IBM 750GL Computer Accessories User Manual


 
User’s Manual
IBM PowerPC 750GX and 750GL RISC Microprocessor
gx_06.fm.(1.2)
March 27, 2006
Instruction Timing
Page 213 of 377
The instruction pipeline stages are described as follows:
The instruction fetch stage includes the clock cycles necessary to request instructions from the memory
system and the time the memory system takes to respond to the request. Instruction fetch timing
depends on many variables, such as whether the instruction is in the branch target instruction cache, the
L1 instruction cache, or the L2 cache. If instructions must be fetched from system memory, other factors
affect instruction fetch timing including the processor-to-bus clock ratio, the amount of bus traffic, and
whether any cache-coherency operations are required.

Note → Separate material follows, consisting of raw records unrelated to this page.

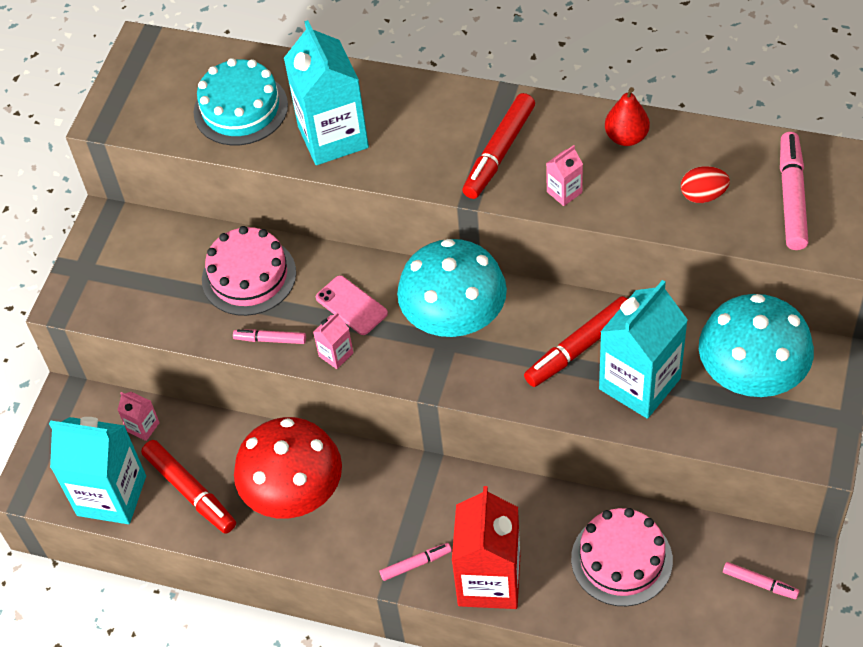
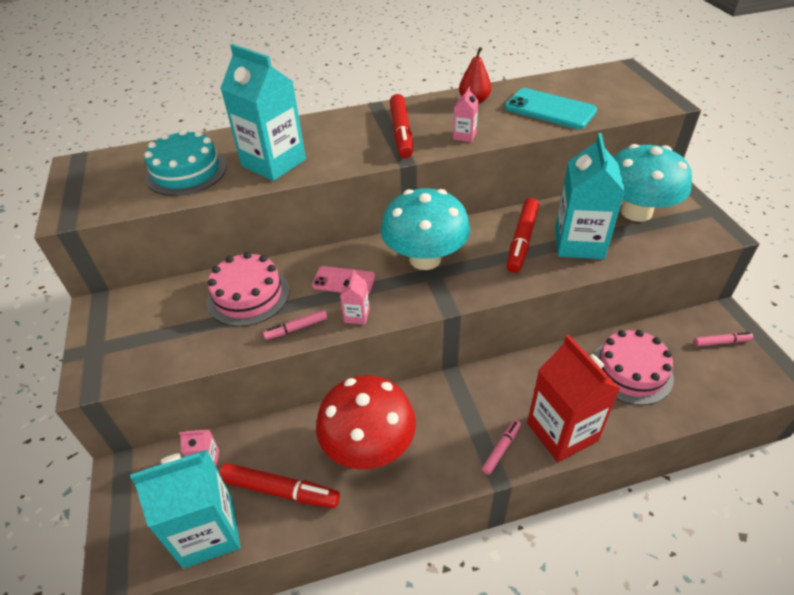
camera: 35 degrees left, 10 degrees down
red egg [681,166,730,203] -> turquoise phone [505,88,597,129]
pink marker [780,132,809,250] -> none

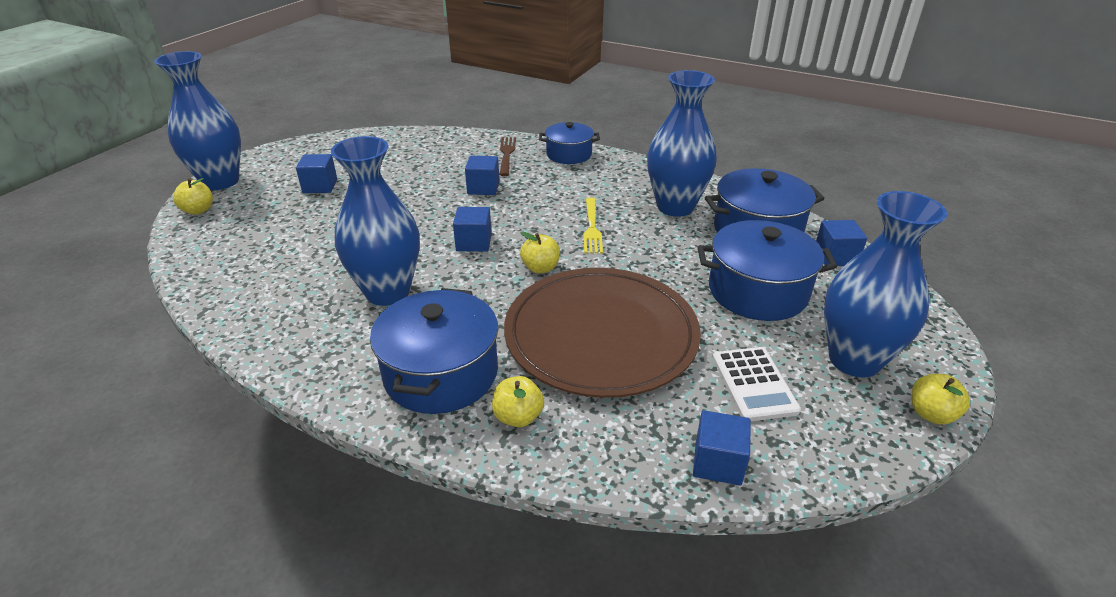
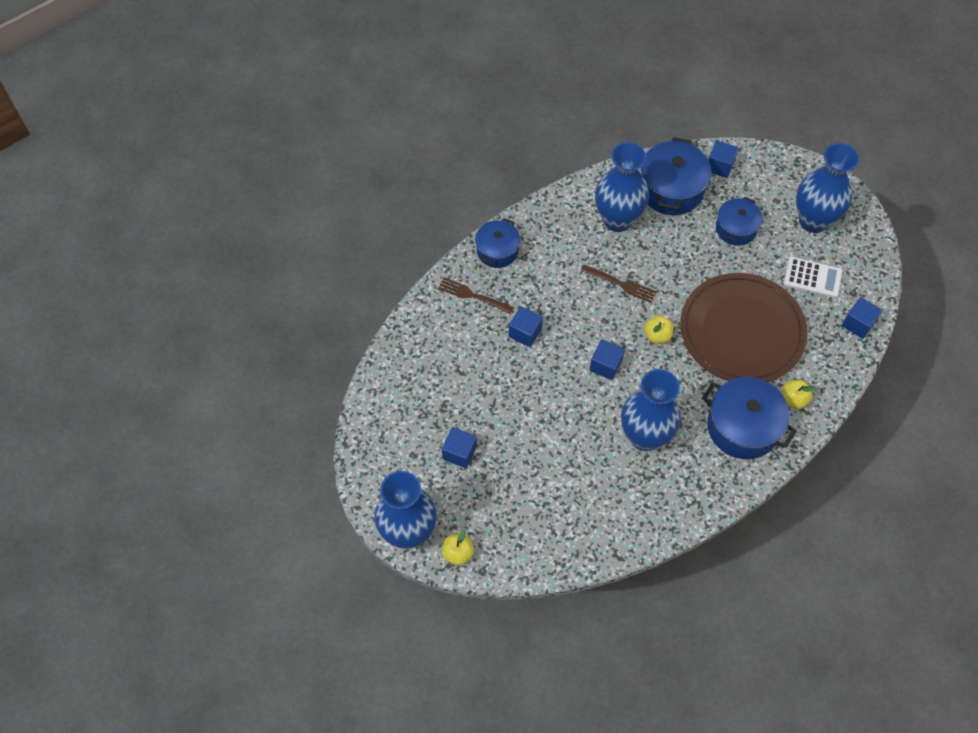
camera: 65 degrees left, 25 degrees up
yellow fork [583,198,603,253] -> brown fork [580,265,657,303]
blue pot [698,220,837,321] -> blue pot [716,196,763,246], size x0.63
yellow apple [911,374,970,425] -> none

Because there are so many variables, unless otherwise specified, the instruction timing examples below
assume optimal performance and assume instructions are available in the instruction queue in the same
clock cycle that they are requested. The fetch stage ends when instructions are loaded into the instruc-
tion queue.
The decode/dispatch stage consists of the time it takes to decode the instruction and dispatch it from the
instruction queue to the appropriate execution unit. Instruction dispatch requires the following:
Instructions can be dispatched only from the two lowest instruction queue entries, IQ0 and IQ1.
A maximum of two instructions can be dispatched per clock cycle, and one additional branch instruc-
tion can be handled by the BPU.
Only one instruction can be dispatched to each execution unit per clock cycle.
There must be a vacancy in the specified execution-unit reservation station.
A Rename Register must be available for each destination operand specified by the instruction.
For an instruction to dispatch, the appropriate execution-unit reservation station must be available,
and there must be an open position in the completion queue. If no entry is available, the instruction
remains in the instruction queue (IQ).
The execute stage consists of the time between dispatch to the execution unit (or reservation station) and
the point at which the instruction vacates the execution unit.
Most integer instructions have a 1-cycle latency; results of these instructions can be used in the clock
cycle after an instruction enters the execution unit. However, integer multiply and divide instructions take
multiple clock cycles to complete. IU1 can process all integer instructions; IU2 can process all integer
instructions except multiply and divide instructions.
The LSU and FPU are pipelined (as shown in Figure 6-2 on page 212).
The complete (complete/write-back) pipeline stage maintains the correct architectural machine state and
commits the rename register values to the architectural registers at the proper time. If the completion
logic detects an instruction containing an exception status, all subsequent instructions are cancelled; their
execution results in the Rename Registers are discarded; and the correct instruction stream is fetched.
The complete stage ends when the instruction is retired. Two instructions can be retired per cycle.
Instructions are retired only from the two lowest completion queue entries, CQ0 and CQ1.